Iejezkel 8

Y ACONTECIO en el sexto año, en el mes sexto, a los cinco del mes, que estaba yo sentado en mi casa, y los ancianos de Iehudá estaban sentados delante de mí, y allí cayó sobre mí la mano del Señor YHVH.
Y miré, y he aquí una semejanza que parecía de fuego: desde donde parecían sus lomos para abajo, fuego; y desde sus lomos arriba parecía como resplandor, como la vista de ámbar.
Y aquella semejanza extendió la mano, y tomóme por las guedejas de mi cabeza; y el espíritu me alzó entre el cielo y la tierra, y llevóme en visiones de Dios a Ierushaláim, a la entrada de la puerta de adentro que mira hacia el norte, donde estaba la habitación de la imagen del celo, la que hacía celar.
Y he aquí allí estaba la gloria del Dios de Israel, como la visión que yo había visto en el campo.
Y me dijo: Hijo del hombre, alza ahora tus ojos hacia el lado del norte. Y alcé mis ojos hacia el lado del norte, y he aquí al norte, junto a la puerta del altar, la imagen del celo en la entrada.
me dijo entonces: Hijo del hombre, ¿no ves lo que éstos hacen, las grandes abominaciones que la casa de Israel hace aquí, para alejarme de mi santuario? Mas vuélvete aún, y verás abominaciones mayores.

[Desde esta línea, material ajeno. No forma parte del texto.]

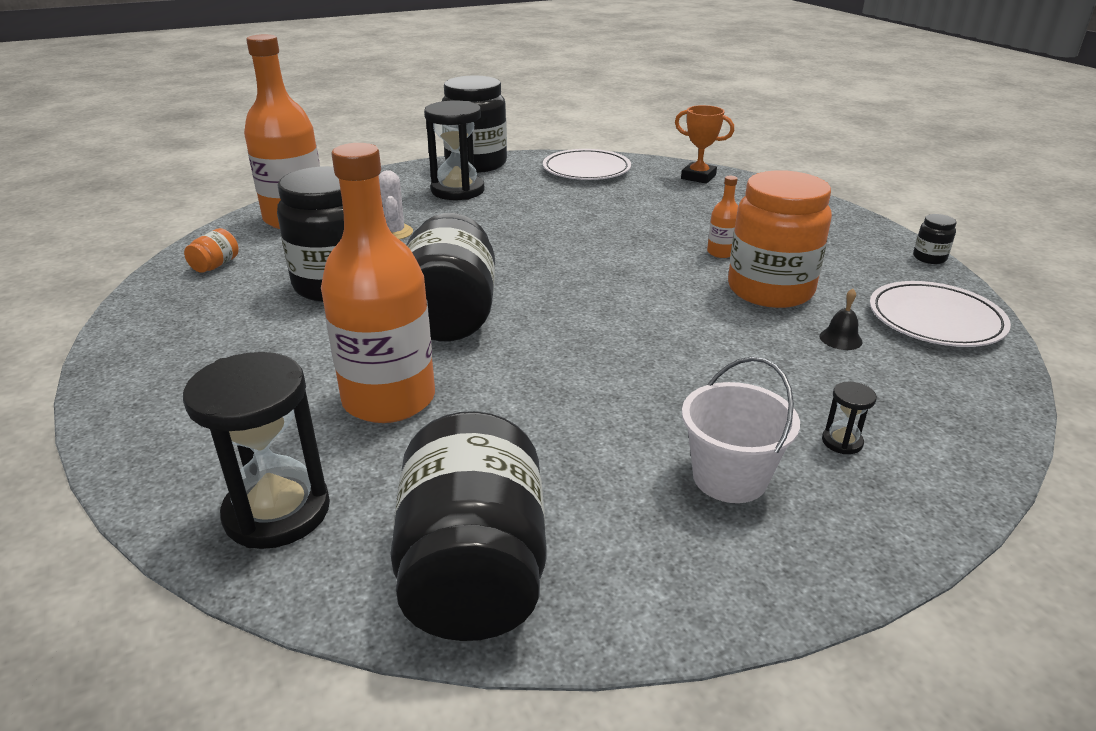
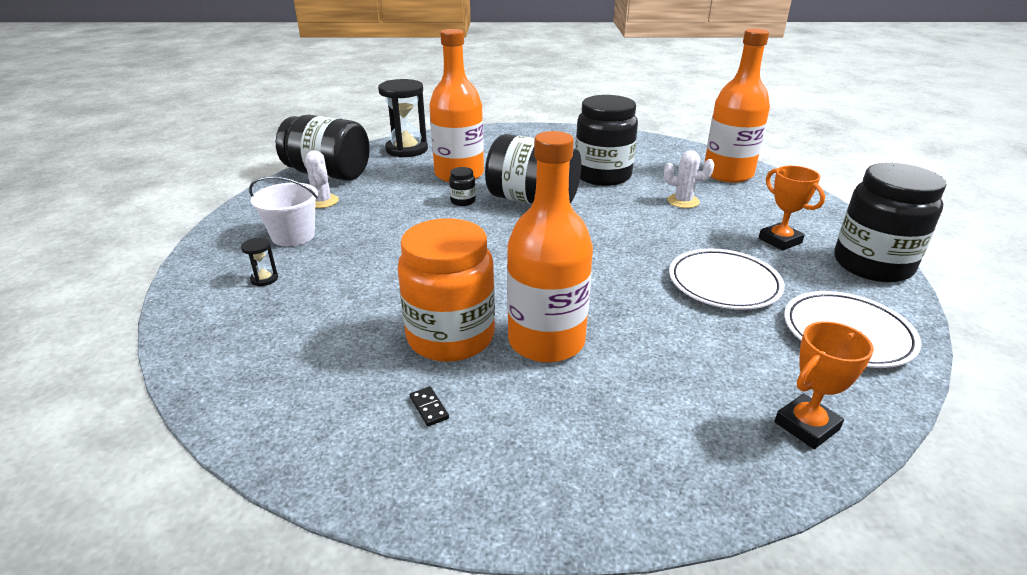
camera: 115 degrees right, 0 degrees up
orange jar [184,228,239,273] -> none
black hourglass [424,100,485,200] -> orange trophy [759,166,825,251]
orange bottle [707,176,738,258] -> orange bottle [507,131,593,363], size x2.39
black bell [819,289,863,350] -> none
white plate [870,281,1011,347] -> white plate moved to [669,249,785,310]
black jar [913,214,957,264] -> black jar moved to [449,167,476,206]
none -> white cactus [305,150,339,208]
none -> black domino [410,386,449,426]

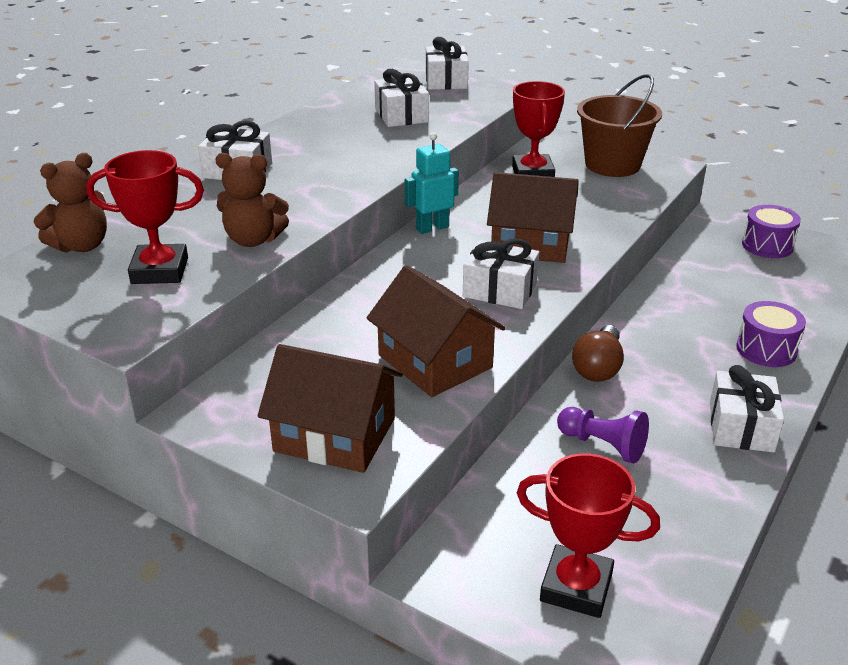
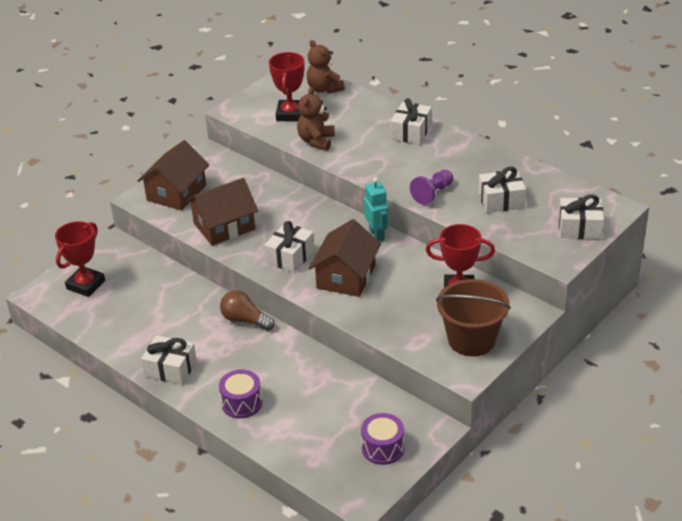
camera: 100 degrees right, 5 degrees up
purple pawn [557,407,649,463] -> purple pawn moved to [410,170,453,205]

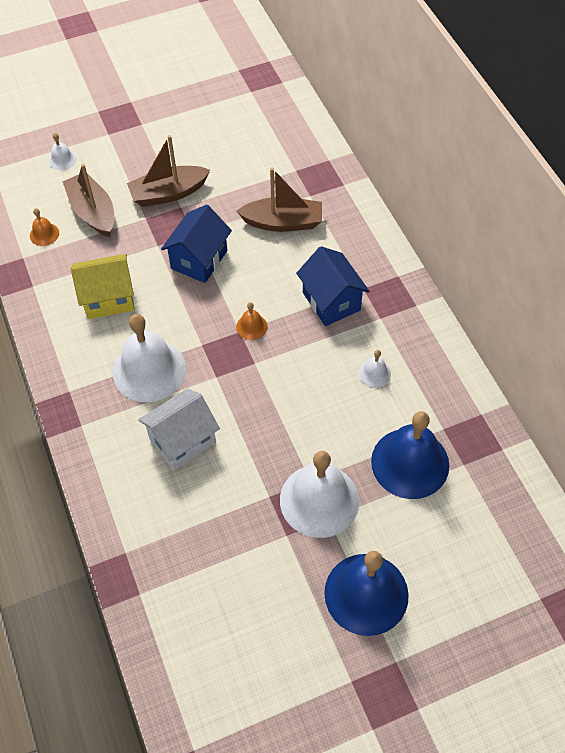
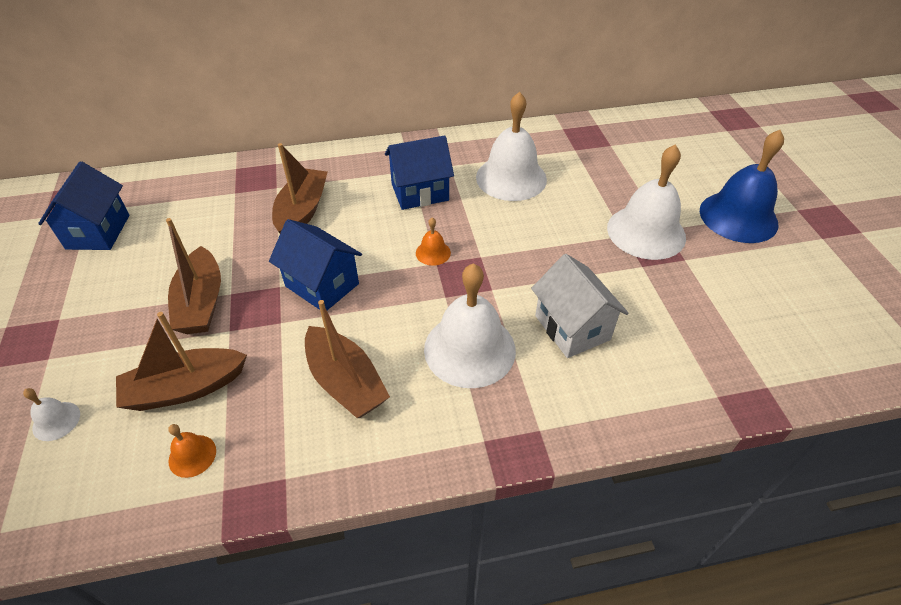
camera: 80 degrees left, 10 degrees down
yellow house [71,254,135,319] -> brown boat [305,300,390,418]
white bell [358,350,391,388] -> white bell [476,92,547,201], size x2.27
blue bell [371,411,449,499] -> none
none -> blue house [38,162,130,250]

Y llevóme a la entrada del atrio, y miré, y he aquí en la pared un agujero.
Y me dijo: Hijo del hombre, cava ahora en la pared. Y cavé en la pared, y he aquí una puerta.
me dijo luego: Entra, y ve las malvadas abominaciones que éstos hacen allí.
10 Entré pues, y miré, y he aquí imágenes de todas serpientes, y animales de abominación, y todos los ídolos de la casa de Israel, que estaban pintados en la pared alrededor.
11 Y delante de ellos estaban setenta varones de los ancianos de la casa de Israel, y Jaazanías hijo de Saphán estaba en medio de ellos, cada uno con su incensario en su mano; y del sahumerio subía espesura de niebla.
12 Y me dijo: Hijo del hombre, ¿has visto las cosas que los ancianos de la casa de Israel hacen en tinieblas, cada uno en sus cámaras pintadas? porque dicen ellos: No nos ve YHVH; YHVH ha dejado la tierra.
13 me dijo después: Vuélvete aún, verás abominaciones mayores que hacen éstos.
14 Y llevóme a la entrada de la puerta de la casa de YHVH, que está al norte; y he aquí mujeres que estaban allí sentadas endechando a Tammuz.
15 Luego me dijo: ¿No ves, hijo del hombre? Vuélvete aún, verás abominaciones mayores que éstas.
16 Y metióme en el atrio de adentro de la casa de YHVH: y he aquí junto a la entrada del templo de YHVH, entre la entrada y el altar, como veinticinco varones, sus espaldas vueltas al templo de YHVH y sus rostros al oriente, y encorvábanse al nacimiento del sol.
17 Y me dijo: ¿No has visto, hijo del hombre? ¿Es cosa liviana para la casa de Iehudá hacer las abominaciones que hacen aquí? Después que han llenado la tierra de maldad, y se tornaron a irritarme, he aquí que ponen hedor a mis narices.
18 Pues también yo haré en mi furor; no perdonará mi ojo, ni tendré misericordia, y gritarán a mis oídos con gran voz, y no los oiré.